Внезапно мгла исчезла: Эллис сняла рукав с моей головы, и я увидел под собою громаду столпившихся зданий, полную блеска, движения, грохота… Я увидел Париж.
XIX
Я прежде бывал в Париже и потому тотчас узнал место, к которому направлялась Эллис. Это был Тюльерийский сад, с его старыми каштановыми деревьями, железными решетками, крепостным рвом и звероподобными зуавами на часах. Минуя дворец, минуя церковь св. Роха, на ступенях которой первый Наполеон в первый раз пролил французскую кровь, мы остановились высоко над Итальянским бульваром, где третий Наполеон сделал то же самое и с тем же успехом. Толпы народа, молодые и старые щеголи, блузники, женщины в пышных платьях теснились по панелям; раззолоченные рестораны и кофейные горели огнями; омнибусы, кареты всех родов и видов сновали вдоль бульвара; все так и кипело, так и сияло, все, куда ни падал взор… Но странное дело! Мне не захотелось покинуть мою чистую, темную, воздушную высь, не захотелось приблизиться к этому человеческому муравейнику. Казалось, горячий, тяжелый, рдяный пар поднимался оттуда, не то пахучий, не то смрадный: уж очень много жизней сбилось там в одну кучу. Я колебался… Но вот резкий, как лязг железных полос, голос уличной лоретки внезапно долетел до меня; как наглый язык, высунулся он наружу, этот голос; он кольнул меня, как жало гадины. Я тотчас представил себе каменное, скулистое, жадное, плоское парижское лицо, ростовщичьи глаза, белила, румяны, взбитые волосы и букет ярких поддельных цветов под остроконечной шляпой, выскребленные ногти вроде когтей, безобразный кринолин… Я представил себе также и нашего брата степняка, бегущего дрянной припрыжкой за продажной куклой… Я представил себе, как он, конфузясь до грубости и насильственно картавя, старается подражать в манерах гарсонам Вефура, пищит, подслуживается, юлит, – и чувство омерзения охватило меня… «Нет, – подумал я, – здесь Эллис ревновать не придется…»
Между тем я заметил, что мы понемногу начали понижаться… Париж вздымался к нам навстречу со всем своим гамом и чадом.
– Остановись! – обратился я к Эллис. – Неужели тебе не душно здесь, не тяжело?
– Ты сам просил меня перенести тебя сюда.

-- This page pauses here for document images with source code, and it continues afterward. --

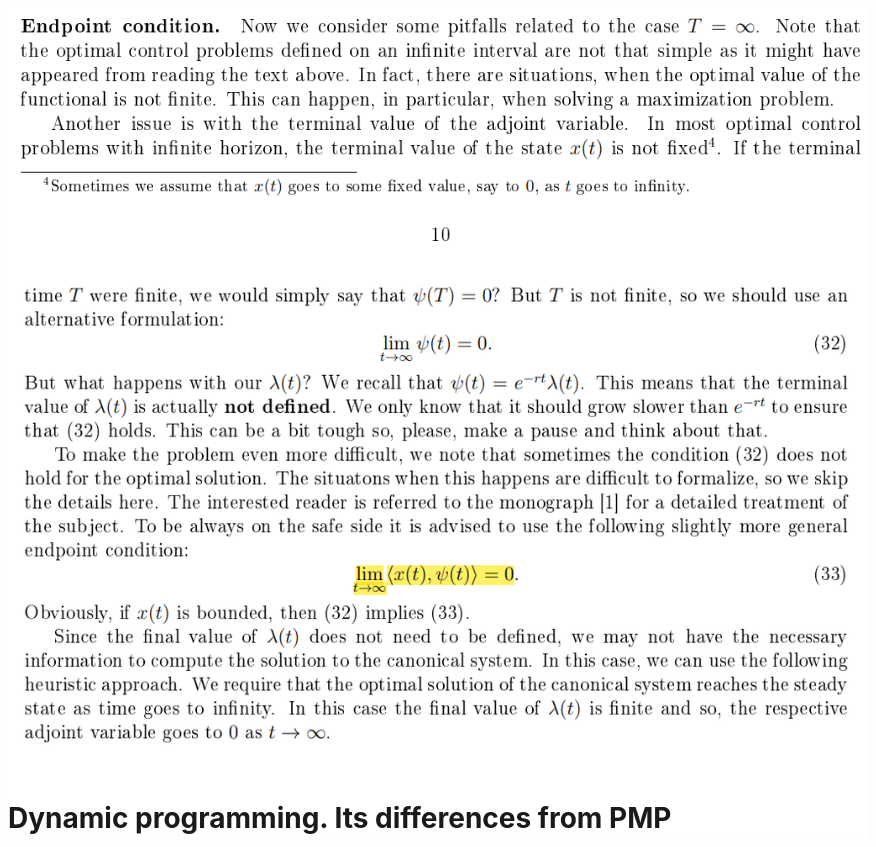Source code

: ![image-20220621125757128](Optimal%20Control.assets/image-20220621125757128.png)

![image-20220621125805432](Optimal%20Control.assets/image-20220621125805432.png)

# Dynamic programming. Its differences from PMP
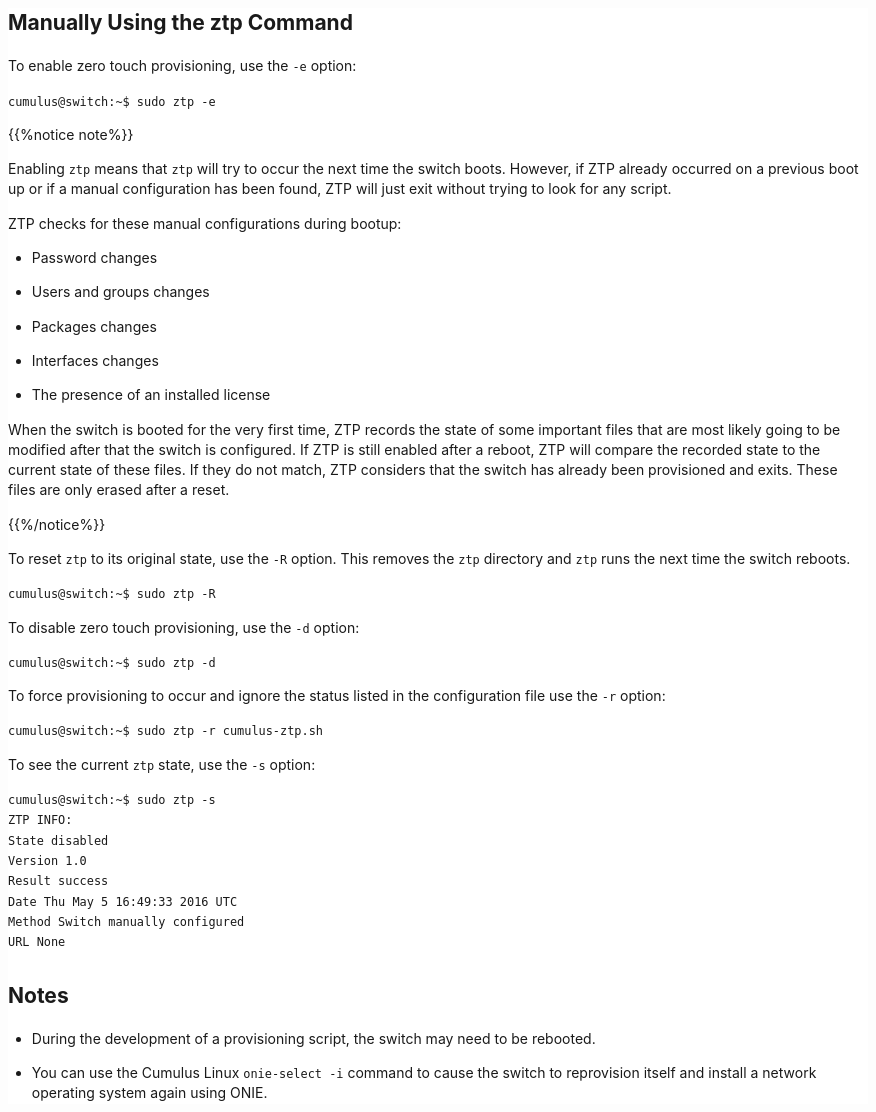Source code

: ## <span>Manually Using the ztp Command</span>

To enable zero touch provisioning, use the `-e` option:

    cumulus@switch:~$ sudo ztp -e

{{%notice note%}}

Enabling `ztp` means that `ztp` will try to occur the next time the
switch boots. However, if ZTP already occurred on a previous boot up or
if a manual configuration has been found, ZTP will just exit without
trying to look for any script.

ZTP checks for these manual configurations during bootup:

  - Password changes

  - Users and groups changes

  - Packages changes

  - Interfaces changes

  - The presence of an installed license

When the switch is booted for the very first time, ZTP records the state
of some important files that are most likely going to be modified after
that the switch is configured. If ZTP is still enabled after a reboot,
ZTP will compare the recorded state to the current state of these files.
If they do not match, ZTP considers that the switch has already been
provisioned and exits. These files are only erased after a reset.

{{%/notice%}}

To reset `ztp` to its original state, use the `-R` option. This removes
the `ztp` directory and `ztp` runs the next time the switch reboots.

    cumulus@switch:~$ sudo ztp -R

To disable zero touch provisioning, use the `-d` option:

    cumulus@switch:~$ sudo ztp -d

To force provisioning to occur and ignore the status listed in the
configuration file use the `-r` option:

    cumulus@switch:~$ sudo ztp -r cumulus-ztp.sh

To see the current `ztp` state, use the `-s` option:

    cumulus@switch:~$ sudo ztp -s
    ZTP INFO:
    State disabled 
    Version 1.0 
    Result success 
    Date Thu May 5 16:49:33 2016 UTC 
    Method Switch manually configured  
    URL None

## <span>Notes</span>

  - During the development of a provisioning script, the switch may need
    to be rebooted.

  - You can use the Cumulus Linux `onie-select -i` command to cause the
    switch to reprovision itself and install a network operating system
    again using ONIE.
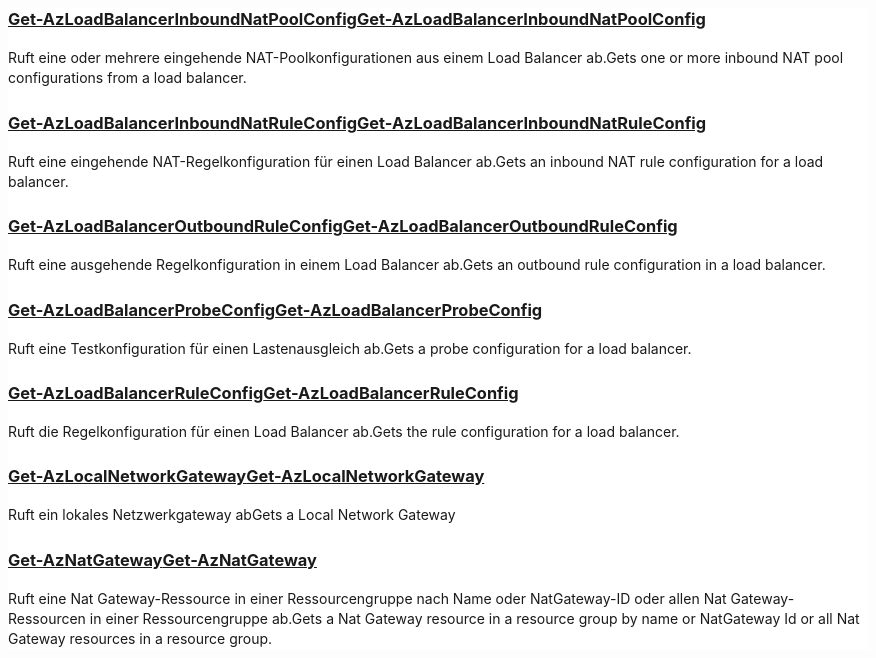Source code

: ### [<span data-ttu-id="81f88-336">Get-AzLoadBalancerInboundNatPoolConfig</span><span class="sxs-lookup"><span data-stu-id="81f88-336">Get-AzLoadBalancerInboundNatPoolConfig</span></span>](Get-AzLoadBalancerInboundNatPoolConfig.md)
<span data-ttu-id="81f88-337">Ruft eine oder mehrere eingehende NAT-Poolkonfigurationen aus einem Load Balancer ab.</span><span class="sxs-lookup"><span data-stu-id="81f88-337">Gets one or more inbound NAT pool configurations from a load balancer.</span></span>

### [<span data-ttu-id="81f88-338">Get-AzLoadBalancerInboundNatRuleConfig</span><span class="sxs-lookup"><span data-stu-id="81f88-338">Get-AzLoadBalancerInboundNatRuleConfig</span></span>](Get-AzLoadBalancerInboundNatRuleConfig.md)
<span data-ttu-id="81f88-339">Ruft eine eingehende NAT-Regelkonfiguration für einen Load Balancer ab.</span><span class="sxs-lookup"><span data-stu-id="81f88-339">Gets an inbound NAT rule configuration for a load balancer.</span></span>

### [<span data-ttu-id="81f88-340">Get-AzLoadBalancerOutboundRuleConfig</span><span class="sxs-lookup"><span data-stu-id="81f88-340">Get-AzLoadBalancerOutboundRuleConfig</span></span>](Get-AzLoadBalancerOutboundRuleConfig.md)
<span data-ttu-id="81f88-341">Ruft eine ausgehende Regelkonfiguration in einem Load Balancer ab.</span><span class="sxs-lookup"><span data-stu-id="81f88-341">Gets an outbound rule configuration in a load balancer.</span></span>

### [<span data-ttu-id="81f88-342">Get-AzLoadBalancerProbeConfig</span><span class="sxs-lookup"><span data-stu-id="81f88-342">Get-AzLoadBalancerProbeConfig</span></span>](Get-AzLoadBalancerProbeConfig.md)
<span data-ttu-id="81f88-343">Ruft eine Testkonfiguration für einen Lastenausgleich ab.</span><span class="sxs-lookup"><span data-stu-id="81f88-343">Gets a probe configuration for a load balancer.</span></span>

### [<span data-ttu-id="81f88-344">Get-AzLoadBalancerRuleConfig</span><span class="sxs-lookup"><span data-stu-id="81f88-344">Get-AzLoadBalancerRuleConfig</span></span>](Get-AzLoadBalancerRuleConfig.md)
<span data-ttu-id="81f88-345">Ruft die Regelkonfiguration für einen Load Balancer ab.</span><span class="sxs-lookup"><span data-stu-id="81f88-345">Gets the rule configuration for a load balancer.</span></span>

### [<span data-ttu-id="81f88-346">Get-AzLocalNetworkGateway</span><span class="sxs-lookup"><span data-stu-id="81f88-346">Get-AzLocalNetworkGateway</span></span>](Get-AzLocalNetworkGateway.md)
<span data-ttu-id="81f88-347">Ruft ein lokales Netzwerkgateway ab</span><span class="sxs-lookup"><span data-stu-id="81f88-347">Gets a Local Network Gateway</span></span>

### [<span data-ttu-id="81f88-348">Get-AzNatGateway</span><span class="sxs-lookup"><span data-stu-id="81f88-348">Get-AzNatGateway</span></span>](Get-AzNatGateway.md)
<span data-ttu-id="81f88-349">Ruft eine Nat Gateway-Ressource in einer Ressourcengruppe nach Name oder NatGateway-ID oder allen Nat Gateway-Ressourcen in einer Ressourcengruppe ab.</span><span class="sxs-lookup"><span data-stu-id="81f88-349">Gets a Nat Gateway resource in a resource group by name or NatGateway Id  or all Nat Gateway resources in a resource group.</span></span>
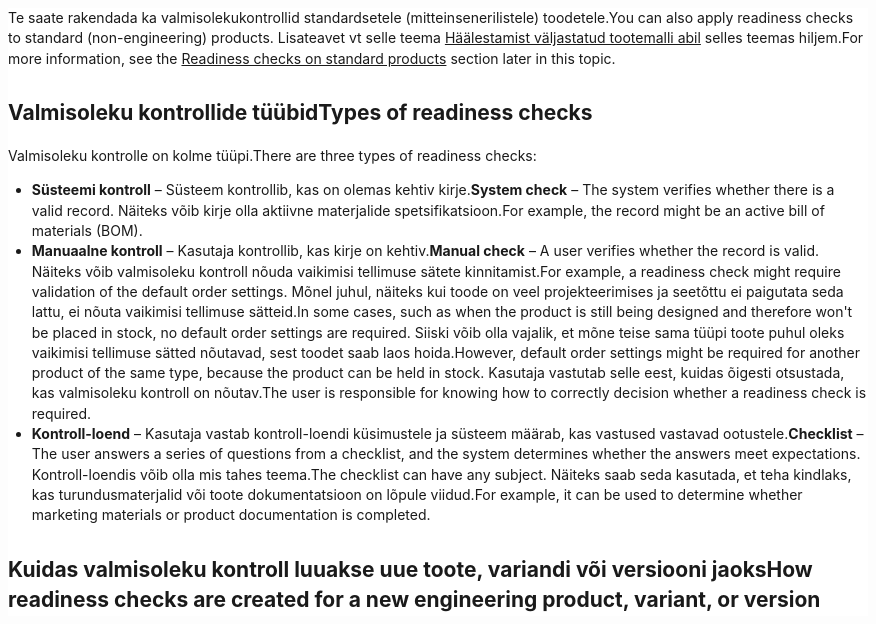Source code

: <span data-ttu-id="47c6c-110">Te saate rakendada ka valmisolekukontrollid standardsetele (mitteinsenerilistele) toodetele.</span><span class="sxs-lookup"><span data-stu-id="47c6c-110">You can also apply readiness checks to standard (non-engineering) products.</span></span> <span data-ttu-id="47c6c-111">Lisateavet vt selle teema [Häälestamist väljastatud tootemalli abil](#standard-products) selles teemas hiljem.</span><span class="sxs-lookup"><span data-stu-id="47c6c-111">For more information, see the [Readiness checks on standard products](#standard-products) section later in this topic.</span></span>

## <a name="types-of-readiness-checks"></a><span data-ttu-id="47c6c-112">Valmisoleku kontrollide tüübid</span><span class="sxs-lookup"><span data-stu-id="47c6c-112">Types of readiness checks</span></span>

<span data-ttu-id="47c6c-113">Valmisoleku kontrolle on kolme tüüpi.</span><span class="sxs-lookup"><span data-stu-id="47c6c-113">There are three types of readiness checks:</span></span>

- <span data-ttu-id="47c6c-114">**Süsteemi kontroll** – Süsteem kontrollib, kas on olemas kehtiv kirje.</span><span class="sxs-lookup"><span data-stu-id="47c6c-114">**System check** – The system verifies whether there is a valid record.</span></span> <span data-ttu-id="47c6c-115">Näiteks võib kirje olla aktiivne materjalide spetsifikatsioon.</span><span class="sxs-lookup"><span data-stu-id="47c6c-115">For example, the record might be an active bill of materials (BOM).</span></span>
- <span data-ttu-id="47c6c-116">**Manuaalne kontroll** – Kasutaja kontrollib, kas kirje on kehtiv.</span><span class="sxs-lookup"><span data-stu-id="47c6c-116">**Manual check** – A user verifies whether the record is valid.</span></span> <span data-ttu-id="47c6c-117">Näiteks võib valmisoleku kontroll nõuda vaikimisi tellimuse sätete kinnitamist.</span><span class="sxs-lookup"><span data-stu-id="47c6c-117">For example, a readiness check might require validation of the default order settings.</span></span> <span data-ttu-id="47c6c-118">Mõnel juhul, näiteks kui toode on veel projekteerimises ja seetõttu ei paigutata seda lattu, ei nõuta vaikimisi tellimuse sätteid.</span><span class="sxs-lookup"><span data-stu-id="47c6c-118">In some cases, such as when the product is still being designed and therefore won't be placed in stock, no default order settings are required.</span></span> <span data-ttu-id="47c6c-119">Siiski võib olla vajalik, et mõne teise sama tüüpi toote puhul oleks vaikimisi tellimuse sätted nõutavad, sest toodet saab laos hoida.</span><span class="sxs-lookup"><span data-stu-id="47c6c-119">However, default order settings might be required for another product of the same type, because the product can be held in stock.</span></span> <span data-ttu-id="47c6c-120">Kasutaja vastutab selle eest, kuidas õigesti otsustada, kas valmisoleku kontroll on nõutav.</span><span class="sxs-lookup"><span data-stu-id="47c6c-120">The user is responsible for knowing how to correctly decision whether a readiness check is required.</span></span>
- <span data-ttu-id="47c6c-121">**Kontroll-loend** – Kasutaja vastab kontroll-loendi küsimustele ja süsteem määrab, kas vastused vastavad ootustele.</span><span class="sxs-lookup"><span data-stu-id="47c6c-121">**Checklist** – The user answers a series of questions from a checklist, and the system determines whether the answers meet expectations.</span></span> <span data-ttu-id="47c6c-122">Kontroll-loendis võib olla mis tahes teema.</span><span class="sxs-lookup"><span data-stu-id="47c6c-122">The checklist can have any subject.</span></span> <span data-ttu-id="47c6c-123">Näiteks saab seda kasutada, et teha kindlaks, kas turundusmaterjalid või toote dokumentatsioon on lõpule viidud.</span><span class="sxs-lookup"><span data-stu-id="47c6c-123">For example, it can be used to determine whether marketing materials or product documentation is completed.</span></span>

<a name="checks-engineering"></a>

## <a name="how-readiness-checks-are-created-for-a-new-engineering-product-variant-or-version"></a><span data-ttu-id="47c6c-124">Kuidas valmisoleku kontroll luuakse uue toote, variandi või versiooni jaoks</span><span class="sxs-lookup"><span data-stu-id="47c6c-124">How readiness checks are created for a new engineering product, variant, or version</span></span>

– Я виноват, я беру назад свое слово. Неси меня прочь, Эллис, прошу тебя. Так и есть: вот и князь Кульмаметов ковыляет по бульвару, и друг его, Серж Вараксин, машет ему ручкой и кричит: «Иван Степаныч, аллон супэ[4], скорей, же ангаже[5] самое Ригольбош!» Неси меня прочь от этих мабилей и мезон-доре, от ганденов и бишей, от Жокей-клуба и Фигаро, от выбритых солдатских лбов и вылощенных казарм, от сержандевилей с эспаньолками и стаканов мутного абсенту, от игроков в домино по кофейным и игроков на бирже, от красных ленточек в петлице сюртука и в петлице пальто, от господина де Фуа, изобретателя «специальности браков» и даровых консультаций д-ра Шарля Альбера, от либеральных лекций и правительственных брошюр, от парижских комедий и парижских опер, от парижских острот и парижского невежества… Прочь! Прочь! Прочь!